Stored items from a collection:
---*---
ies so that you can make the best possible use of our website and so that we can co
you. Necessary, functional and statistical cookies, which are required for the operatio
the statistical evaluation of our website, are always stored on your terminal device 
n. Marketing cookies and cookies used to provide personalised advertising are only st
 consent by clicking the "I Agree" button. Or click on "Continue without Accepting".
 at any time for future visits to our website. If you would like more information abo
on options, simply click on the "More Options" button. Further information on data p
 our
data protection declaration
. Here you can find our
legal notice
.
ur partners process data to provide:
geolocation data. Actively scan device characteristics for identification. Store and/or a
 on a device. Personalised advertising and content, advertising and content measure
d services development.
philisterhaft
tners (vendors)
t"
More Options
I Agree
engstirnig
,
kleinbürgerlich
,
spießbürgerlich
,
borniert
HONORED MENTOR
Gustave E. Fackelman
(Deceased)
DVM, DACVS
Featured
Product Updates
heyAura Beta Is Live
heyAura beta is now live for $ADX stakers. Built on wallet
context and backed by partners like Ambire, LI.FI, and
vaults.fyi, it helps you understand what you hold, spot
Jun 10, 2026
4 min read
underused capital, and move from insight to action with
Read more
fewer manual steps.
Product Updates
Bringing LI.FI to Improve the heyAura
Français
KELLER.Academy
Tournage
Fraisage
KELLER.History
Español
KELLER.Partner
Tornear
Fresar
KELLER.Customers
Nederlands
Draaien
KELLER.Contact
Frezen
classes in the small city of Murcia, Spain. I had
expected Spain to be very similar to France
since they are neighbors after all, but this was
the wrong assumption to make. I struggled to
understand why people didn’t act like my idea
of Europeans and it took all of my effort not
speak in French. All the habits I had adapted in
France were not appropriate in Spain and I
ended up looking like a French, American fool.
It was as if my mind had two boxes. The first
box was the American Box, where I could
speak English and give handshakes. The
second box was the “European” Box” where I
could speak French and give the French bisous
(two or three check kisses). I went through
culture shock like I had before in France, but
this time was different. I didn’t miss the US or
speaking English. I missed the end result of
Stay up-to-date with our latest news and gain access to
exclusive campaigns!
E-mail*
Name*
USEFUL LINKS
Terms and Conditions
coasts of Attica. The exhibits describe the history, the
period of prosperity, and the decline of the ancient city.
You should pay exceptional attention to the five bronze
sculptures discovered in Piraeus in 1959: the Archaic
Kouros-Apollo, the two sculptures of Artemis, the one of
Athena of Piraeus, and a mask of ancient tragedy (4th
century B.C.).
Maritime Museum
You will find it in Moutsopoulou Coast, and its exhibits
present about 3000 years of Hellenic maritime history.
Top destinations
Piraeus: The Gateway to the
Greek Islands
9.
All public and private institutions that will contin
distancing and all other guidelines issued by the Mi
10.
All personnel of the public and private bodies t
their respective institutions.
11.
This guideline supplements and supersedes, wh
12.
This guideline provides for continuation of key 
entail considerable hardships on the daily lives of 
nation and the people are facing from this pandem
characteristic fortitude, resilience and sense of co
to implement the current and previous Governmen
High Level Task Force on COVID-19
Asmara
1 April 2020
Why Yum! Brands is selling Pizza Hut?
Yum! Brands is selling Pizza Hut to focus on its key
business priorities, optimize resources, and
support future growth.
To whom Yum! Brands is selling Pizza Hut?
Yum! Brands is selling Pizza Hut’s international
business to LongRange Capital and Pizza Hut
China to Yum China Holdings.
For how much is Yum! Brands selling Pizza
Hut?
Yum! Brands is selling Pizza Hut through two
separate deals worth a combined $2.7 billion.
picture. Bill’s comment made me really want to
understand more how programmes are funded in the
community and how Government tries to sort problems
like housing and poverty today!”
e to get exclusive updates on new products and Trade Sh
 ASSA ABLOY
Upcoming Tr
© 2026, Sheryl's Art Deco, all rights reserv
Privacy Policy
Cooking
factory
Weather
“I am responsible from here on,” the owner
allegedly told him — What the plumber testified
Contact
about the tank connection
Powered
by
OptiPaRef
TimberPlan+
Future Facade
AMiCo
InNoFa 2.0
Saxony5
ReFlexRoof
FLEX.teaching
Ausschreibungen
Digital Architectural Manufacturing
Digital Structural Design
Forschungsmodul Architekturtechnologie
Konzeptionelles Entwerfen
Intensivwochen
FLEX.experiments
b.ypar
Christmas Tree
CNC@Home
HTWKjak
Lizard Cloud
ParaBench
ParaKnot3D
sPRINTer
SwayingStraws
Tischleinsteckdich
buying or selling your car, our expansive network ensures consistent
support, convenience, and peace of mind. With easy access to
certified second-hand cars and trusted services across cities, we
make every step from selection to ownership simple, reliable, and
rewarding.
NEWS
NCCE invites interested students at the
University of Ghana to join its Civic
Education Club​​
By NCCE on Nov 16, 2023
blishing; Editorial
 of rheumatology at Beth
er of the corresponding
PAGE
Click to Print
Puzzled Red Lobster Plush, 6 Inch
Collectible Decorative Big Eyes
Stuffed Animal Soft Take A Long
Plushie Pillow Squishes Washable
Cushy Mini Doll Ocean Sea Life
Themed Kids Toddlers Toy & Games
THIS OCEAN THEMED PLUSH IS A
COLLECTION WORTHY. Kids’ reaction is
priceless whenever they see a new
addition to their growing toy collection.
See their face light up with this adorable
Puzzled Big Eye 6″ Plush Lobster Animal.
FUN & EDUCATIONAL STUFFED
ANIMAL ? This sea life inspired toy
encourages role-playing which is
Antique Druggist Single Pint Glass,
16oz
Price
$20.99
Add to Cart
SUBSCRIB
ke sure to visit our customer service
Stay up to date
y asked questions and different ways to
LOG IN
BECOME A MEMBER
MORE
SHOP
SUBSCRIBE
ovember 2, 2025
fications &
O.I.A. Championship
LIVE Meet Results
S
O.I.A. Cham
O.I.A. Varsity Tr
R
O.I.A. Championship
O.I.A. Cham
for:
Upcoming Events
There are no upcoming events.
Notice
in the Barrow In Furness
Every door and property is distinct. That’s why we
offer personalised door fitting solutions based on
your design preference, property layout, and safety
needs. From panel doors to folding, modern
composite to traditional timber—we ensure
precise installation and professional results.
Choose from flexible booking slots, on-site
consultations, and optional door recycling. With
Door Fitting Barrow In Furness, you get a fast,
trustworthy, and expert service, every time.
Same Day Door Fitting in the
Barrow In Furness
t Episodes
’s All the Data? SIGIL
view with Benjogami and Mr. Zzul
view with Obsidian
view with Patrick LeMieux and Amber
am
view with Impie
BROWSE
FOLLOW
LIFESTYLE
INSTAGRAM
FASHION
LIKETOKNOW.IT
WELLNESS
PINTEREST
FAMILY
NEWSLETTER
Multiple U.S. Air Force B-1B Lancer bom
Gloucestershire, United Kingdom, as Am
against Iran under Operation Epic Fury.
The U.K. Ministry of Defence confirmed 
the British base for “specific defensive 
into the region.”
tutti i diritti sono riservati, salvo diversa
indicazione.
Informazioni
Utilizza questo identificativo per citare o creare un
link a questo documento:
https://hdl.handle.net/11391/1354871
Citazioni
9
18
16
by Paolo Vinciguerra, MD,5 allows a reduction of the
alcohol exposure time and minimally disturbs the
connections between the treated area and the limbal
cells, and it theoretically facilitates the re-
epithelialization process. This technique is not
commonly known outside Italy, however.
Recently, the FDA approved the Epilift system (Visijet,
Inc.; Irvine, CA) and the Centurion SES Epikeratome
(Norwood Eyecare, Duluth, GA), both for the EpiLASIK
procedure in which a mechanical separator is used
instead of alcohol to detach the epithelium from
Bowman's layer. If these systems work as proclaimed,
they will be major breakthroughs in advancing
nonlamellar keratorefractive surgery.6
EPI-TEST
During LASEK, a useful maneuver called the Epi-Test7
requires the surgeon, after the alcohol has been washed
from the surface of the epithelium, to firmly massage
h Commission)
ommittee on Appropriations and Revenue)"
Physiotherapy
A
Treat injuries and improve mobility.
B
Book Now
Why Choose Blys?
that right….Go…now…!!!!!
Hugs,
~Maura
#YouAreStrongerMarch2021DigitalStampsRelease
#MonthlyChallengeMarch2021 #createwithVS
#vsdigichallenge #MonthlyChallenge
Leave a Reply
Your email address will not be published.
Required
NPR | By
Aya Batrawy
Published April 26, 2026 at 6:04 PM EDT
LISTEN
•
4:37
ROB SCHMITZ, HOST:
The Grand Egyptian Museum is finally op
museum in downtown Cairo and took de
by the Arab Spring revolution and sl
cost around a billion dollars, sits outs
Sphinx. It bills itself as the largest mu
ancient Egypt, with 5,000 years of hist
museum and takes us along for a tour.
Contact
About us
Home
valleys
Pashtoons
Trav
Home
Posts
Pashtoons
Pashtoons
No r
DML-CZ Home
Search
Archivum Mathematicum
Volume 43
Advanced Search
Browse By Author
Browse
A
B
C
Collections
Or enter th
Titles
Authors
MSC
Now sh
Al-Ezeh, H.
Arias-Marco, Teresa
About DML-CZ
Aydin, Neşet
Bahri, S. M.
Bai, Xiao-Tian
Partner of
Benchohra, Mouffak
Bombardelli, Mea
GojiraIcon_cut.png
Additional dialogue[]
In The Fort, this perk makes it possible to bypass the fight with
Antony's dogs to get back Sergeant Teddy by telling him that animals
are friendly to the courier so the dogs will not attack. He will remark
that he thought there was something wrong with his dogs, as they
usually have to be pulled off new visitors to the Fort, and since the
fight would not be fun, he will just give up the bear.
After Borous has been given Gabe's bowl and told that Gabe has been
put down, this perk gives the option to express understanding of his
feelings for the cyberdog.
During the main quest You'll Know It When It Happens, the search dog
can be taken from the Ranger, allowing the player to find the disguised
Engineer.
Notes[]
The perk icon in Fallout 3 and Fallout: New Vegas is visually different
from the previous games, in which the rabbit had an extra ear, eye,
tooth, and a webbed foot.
---*---
• What to produce: Find the lines above that hold "been", then copy each of them.

• Problem solution:
requires the surgeon, after the alcohol has been washed
After Borous has been given Gabe's bowl and told that Gabe has been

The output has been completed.